Lorsque cet échange d’énergie à lieu, un vortex invisible est invariablement créé, libérant une puissance qui va alors être manipulée par le sorcier, lui permettant d’agir sur ce qui l’entoure et de pratiquer son art. C’est cette puissance que l’on nomme « vent de magie ».
Au fur et à mesure des siècles, les hommes ont appris à façonner les vents de magie afin de les plier à leurs désirs. Les mages d’aujourd’hui ont si bien appris à les utiliser qu’ils peuvent travailler plusieurs aspects de cet art. Les règles sont cependant très strictes et encadrées, à causes des dangers engendrés par une mauvaise utilisation des vents. C’est pourquoi l’utilisation de cet art a été classifiée par les cinq arcanes de la magie (cf Cinq Arcanes de la magie (Les)), et un mage doit impérativement commencer par maîtriser l’une de ces cinq arcanes avant de ne serait-ce que d’envisager commencer à en étudier une autre, quelle que soit son accointance pour plus d’une arcane.

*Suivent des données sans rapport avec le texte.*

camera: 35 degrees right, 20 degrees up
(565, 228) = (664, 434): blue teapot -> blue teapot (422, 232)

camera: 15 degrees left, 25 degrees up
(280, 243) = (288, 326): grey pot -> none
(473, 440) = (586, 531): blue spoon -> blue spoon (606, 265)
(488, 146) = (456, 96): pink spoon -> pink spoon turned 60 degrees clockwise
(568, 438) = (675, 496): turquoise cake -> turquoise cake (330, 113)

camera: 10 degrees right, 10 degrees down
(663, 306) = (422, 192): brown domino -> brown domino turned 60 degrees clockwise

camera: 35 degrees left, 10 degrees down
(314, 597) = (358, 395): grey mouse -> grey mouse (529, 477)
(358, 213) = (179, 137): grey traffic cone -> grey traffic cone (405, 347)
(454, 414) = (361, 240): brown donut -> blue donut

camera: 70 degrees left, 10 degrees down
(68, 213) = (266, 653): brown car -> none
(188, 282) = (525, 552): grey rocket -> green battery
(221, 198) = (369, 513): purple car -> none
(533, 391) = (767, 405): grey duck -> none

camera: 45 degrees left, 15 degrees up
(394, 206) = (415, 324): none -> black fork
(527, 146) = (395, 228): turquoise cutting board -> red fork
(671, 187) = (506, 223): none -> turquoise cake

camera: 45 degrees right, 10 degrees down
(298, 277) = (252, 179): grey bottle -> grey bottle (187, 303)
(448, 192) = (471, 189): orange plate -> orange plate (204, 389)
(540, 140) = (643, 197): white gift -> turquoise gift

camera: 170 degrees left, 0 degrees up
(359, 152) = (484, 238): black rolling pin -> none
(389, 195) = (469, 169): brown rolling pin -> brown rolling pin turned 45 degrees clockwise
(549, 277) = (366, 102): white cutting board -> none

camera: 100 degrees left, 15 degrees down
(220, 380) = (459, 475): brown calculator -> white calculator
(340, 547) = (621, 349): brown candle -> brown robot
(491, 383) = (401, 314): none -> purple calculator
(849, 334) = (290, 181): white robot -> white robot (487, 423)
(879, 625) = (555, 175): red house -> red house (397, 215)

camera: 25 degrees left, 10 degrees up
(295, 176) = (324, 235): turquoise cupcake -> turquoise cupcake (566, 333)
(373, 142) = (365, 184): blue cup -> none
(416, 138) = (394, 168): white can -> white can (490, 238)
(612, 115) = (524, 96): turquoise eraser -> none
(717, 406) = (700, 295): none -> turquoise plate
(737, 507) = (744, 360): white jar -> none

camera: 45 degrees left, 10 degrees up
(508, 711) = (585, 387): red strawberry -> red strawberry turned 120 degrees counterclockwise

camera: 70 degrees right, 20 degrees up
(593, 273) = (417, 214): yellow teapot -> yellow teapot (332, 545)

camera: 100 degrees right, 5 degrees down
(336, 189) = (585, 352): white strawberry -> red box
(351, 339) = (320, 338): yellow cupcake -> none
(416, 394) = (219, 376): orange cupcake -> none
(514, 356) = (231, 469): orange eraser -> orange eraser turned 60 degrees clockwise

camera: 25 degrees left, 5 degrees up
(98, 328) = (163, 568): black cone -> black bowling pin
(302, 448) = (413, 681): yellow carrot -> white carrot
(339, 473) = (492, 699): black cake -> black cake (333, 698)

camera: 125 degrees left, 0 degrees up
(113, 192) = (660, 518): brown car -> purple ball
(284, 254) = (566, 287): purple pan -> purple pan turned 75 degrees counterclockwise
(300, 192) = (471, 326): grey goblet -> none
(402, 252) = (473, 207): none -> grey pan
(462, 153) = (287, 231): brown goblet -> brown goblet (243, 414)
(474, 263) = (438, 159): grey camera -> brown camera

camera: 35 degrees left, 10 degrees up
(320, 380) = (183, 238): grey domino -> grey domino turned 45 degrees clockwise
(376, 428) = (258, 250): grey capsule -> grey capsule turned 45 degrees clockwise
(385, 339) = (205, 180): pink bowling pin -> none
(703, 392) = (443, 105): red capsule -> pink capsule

En effet, les vents de magie, s’ils sont incorrectement manipulés, font courir plusieurs risques, dont deux que l’on peut citer ici sont : perturber l’équilibre naturel des Fæ (qu’il est d’ailleurs intéressant de noter ici, qu’un nombre extrêmement faible de vortex créé par des animaux doués de magie ont été recensés), ce qui peut aller jusqu’à les faire muter en d’horribles parodies d’eux-mêmes, et transformer toute matière physique proche du lancement du sort, y compris le sorcier lui-même, en une matière noire, rappelant de la lave vitrifiée, appelée Xenomantia.